TO DO: Extract every line from the records that contains the string "описании". Matching is case-sensitive.

THE RECORDS:

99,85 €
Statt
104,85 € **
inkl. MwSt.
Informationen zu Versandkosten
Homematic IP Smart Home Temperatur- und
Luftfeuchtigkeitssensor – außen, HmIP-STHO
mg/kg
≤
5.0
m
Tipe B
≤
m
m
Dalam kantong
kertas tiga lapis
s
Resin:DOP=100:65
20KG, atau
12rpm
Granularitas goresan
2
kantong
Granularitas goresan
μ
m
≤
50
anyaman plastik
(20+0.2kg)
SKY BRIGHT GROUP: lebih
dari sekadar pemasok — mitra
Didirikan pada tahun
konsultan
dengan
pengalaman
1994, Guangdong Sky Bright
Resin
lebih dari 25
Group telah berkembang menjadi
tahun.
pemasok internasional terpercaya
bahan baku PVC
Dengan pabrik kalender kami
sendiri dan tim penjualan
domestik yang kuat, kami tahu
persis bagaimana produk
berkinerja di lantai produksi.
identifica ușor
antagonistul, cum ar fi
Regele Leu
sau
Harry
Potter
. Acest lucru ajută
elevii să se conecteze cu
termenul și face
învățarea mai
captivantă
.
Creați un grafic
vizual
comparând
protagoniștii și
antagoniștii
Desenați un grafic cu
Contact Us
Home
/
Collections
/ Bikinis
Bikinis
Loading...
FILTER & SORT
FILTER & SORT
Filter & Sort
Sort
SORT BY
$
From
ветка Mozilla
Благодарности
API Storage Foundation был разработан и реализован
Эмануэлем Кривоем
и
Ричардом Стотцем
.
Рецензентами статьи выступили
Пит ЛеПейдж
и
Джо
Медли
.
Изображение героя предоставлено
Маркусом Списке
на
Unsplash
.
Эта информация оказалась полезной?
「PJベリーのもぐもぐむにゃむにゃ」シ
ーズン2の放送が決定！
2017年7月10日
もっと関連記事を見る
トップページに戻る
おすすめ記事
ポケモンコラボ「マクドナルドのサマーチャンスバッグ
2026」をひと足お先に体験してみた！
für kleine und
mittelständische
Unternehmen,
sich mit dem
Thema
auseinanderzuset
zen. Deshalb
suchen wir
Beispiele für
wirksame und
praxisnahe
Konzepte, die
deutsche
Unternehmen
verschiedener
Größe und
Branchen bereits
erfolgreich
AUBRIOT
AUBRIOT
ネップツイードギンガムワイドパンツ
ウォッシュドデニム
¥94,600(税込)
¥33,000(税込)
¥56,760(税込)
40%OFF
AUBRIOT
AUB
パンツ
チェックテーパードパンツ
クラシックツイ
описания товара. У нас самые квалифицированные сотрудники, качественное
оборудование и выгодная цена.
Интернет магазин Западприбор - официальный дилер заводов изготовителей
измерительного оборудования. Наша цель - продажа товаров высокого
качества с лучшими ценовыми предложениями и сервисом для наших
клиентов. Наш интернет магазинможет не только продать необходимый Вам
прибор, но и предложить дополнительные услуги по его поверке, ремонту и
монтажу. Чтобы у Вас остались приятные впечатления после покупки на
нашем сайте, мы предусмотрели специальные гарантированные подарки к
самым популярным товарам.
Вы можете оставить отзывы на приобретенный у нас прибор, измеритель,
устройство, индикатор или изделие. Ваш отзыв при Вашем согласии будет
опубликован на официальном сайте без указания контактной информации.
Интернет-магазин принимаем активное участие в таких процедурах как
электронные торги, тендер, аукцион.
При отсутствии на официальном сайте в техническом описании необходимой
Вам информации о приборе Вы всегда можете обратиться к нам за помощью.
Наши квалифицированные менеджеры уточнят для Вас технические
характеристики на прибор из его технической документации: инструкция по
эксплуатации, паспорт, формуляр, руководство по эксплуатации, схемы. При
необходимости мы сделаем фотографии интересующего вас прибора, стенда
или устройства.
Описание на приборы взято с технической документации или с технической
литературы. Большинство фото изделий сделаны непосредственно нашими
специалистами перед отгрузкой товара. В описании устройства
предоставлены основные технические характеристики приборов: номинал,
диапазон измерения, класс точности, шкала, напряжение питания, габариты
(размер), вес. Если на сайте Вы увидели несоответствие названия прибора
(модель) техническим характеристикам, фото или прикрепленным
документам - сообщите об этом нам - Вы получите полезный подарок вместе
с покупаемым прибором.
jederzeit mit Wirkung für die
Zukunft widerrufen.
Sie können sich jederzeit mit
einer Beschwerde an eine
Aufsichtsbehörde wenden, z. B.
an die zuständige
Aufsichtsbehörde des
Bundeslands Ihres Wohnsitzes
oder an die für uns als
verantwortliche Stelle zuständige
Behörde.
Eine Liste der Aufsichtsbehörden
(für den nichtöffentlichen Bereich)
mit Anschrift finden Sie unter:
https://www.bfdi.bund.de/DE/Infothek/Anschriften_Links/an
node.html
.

OUTPUT FOR THIS EXERCISE:
При отсутствии на официальном сайте в техническом описании необходимой
специалистами перед отгрузкой товара. В описании устройства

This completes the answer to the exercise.